Bank of America announced last week it would freeze foreclosures in all 50 states, as concerns mounted over the legal basis for home repossessions. JP Morgan Chase and Ally Financial also halted foreclosures in 23 states, and other banks are considering following suit. Some congressional Democrats want a nationwide freeze on repossessions — a move the White House opposes. (Watch a Fox News report about the foreclosure crackdown.) Here's an instant guide to America's mortgage mess:
Why has Bank of America frozen foreclosures?
Simply put, because the bank is increasingly unable to prove it owns the mortgages it is foreclosing upon. People whose houses have been repossessed can ask the bank to produce proof it owns the mortgage in the form of a physical mortgage note. If the bank can't produce the note, the repossession can be ruled invalid.

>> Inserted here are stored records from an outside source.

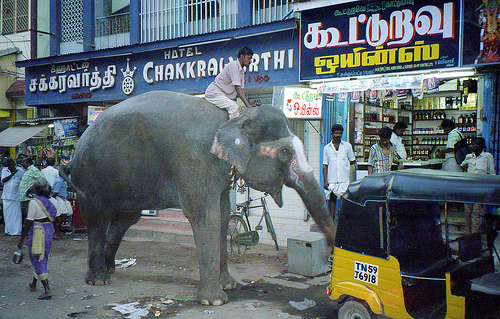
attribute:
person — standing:
[40, 155, 58, 188]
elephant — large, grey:
[60, 88, 327, 308]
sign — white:
[352, 260, 379, 287]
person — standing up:
[323, 120, 363, 220]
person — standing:
[320, 122, 352, 226]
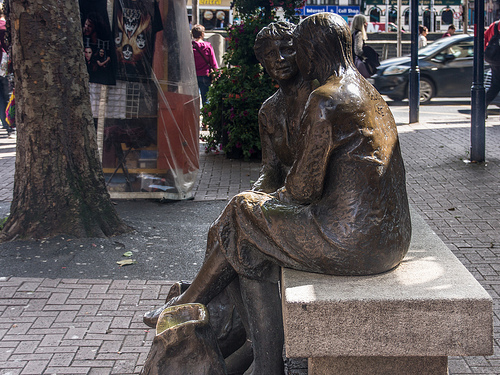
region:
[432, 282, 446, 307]
part of a bench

Surely the bank will have the correct documentation for each mortgage?
Not necessarily. During the housing boom, many mortgages were packaged up by Wall Street banks as bonds and sold off to investors. These sales were so splintered and complex that it didn't make sense to involve paper documents every time the title switched hands. Instead, the physical mortgage note produced by the original lender would typically be sent to a repository.
Can't the bank just fetch the notes from the repository?
Sometimes they can. But the documents can be very difficult to track down. At the height of the boom, lenders were giving out mortgages without much in the way of documentation, and they were often securitized before a physical note could be sent out. In addition, many of these lenders have since collapsed or been bought out by a larger bank. This "fast and loose and slightly documented culture," says John Carney at CNBC, means that tracking down the notes in all cases is "difficult, if not impossible."
Is this a new development?
No — lawyers have been contesting repossessions on so-called "show me the note" arguments since the housing bubble burst. It doesn't always work. In many states, banks can convince a court that a note existed even if they can't produce the actual paperwork. Most homeowners used the argument to buy themselves some time rather than keep hold of their homes. What has the banks scared is fresh evidence that hundreds of thousands of foreclosures were approved by loan officers without any kind of scrutiny at all. This could open them up to countless lawsuits from former owners. Hence the freeze on repossessions.
Why would a nationwide freeze on foreclosures be bad for the economy?
Because sales of foreclosed houses make up a large percentage of all homes sold in the United States. Almost one in four (24 percent) of all home transactions from April to June this year were foreclosure sales. In states hit hard by the housing crisis, the percentage was higher — 56 percent in Nevada, for example. A nationwide freeze would cut off the supply of foreclosed houses and a large source of revenue for banks and mortgage-lenders.
If such a freeze ever came into effect, what would it mean for my home?
The temporary lack of supply to the market could mean a short term bump in the price of your house. But don't get too excited — a freeze would not be permanent. Once the banks determine a firm legal basis for repossessions, the market could be hit by a glut of foreclosed homes, likely causing house prices to fall.
How worried should we be?
There's definitely cause for concern. But the a freeze isn't the big risk here, says Felix Salmon at Reuters — it's these "badly-documented mortgages." Until we have a market in which "title and ownership are clear and legally watertight," there will be no confidence in it. For that reason, investors and banks must come together, "bite the bullet and fix the mortgage mess." If that doesn't happen, or if it proves to be an especially difficult and lengthy process, says CNBC's Carney, bank lending and real estate transactions could start freezing up. "In short, this could be the beginning of the second leg of the credit crunch."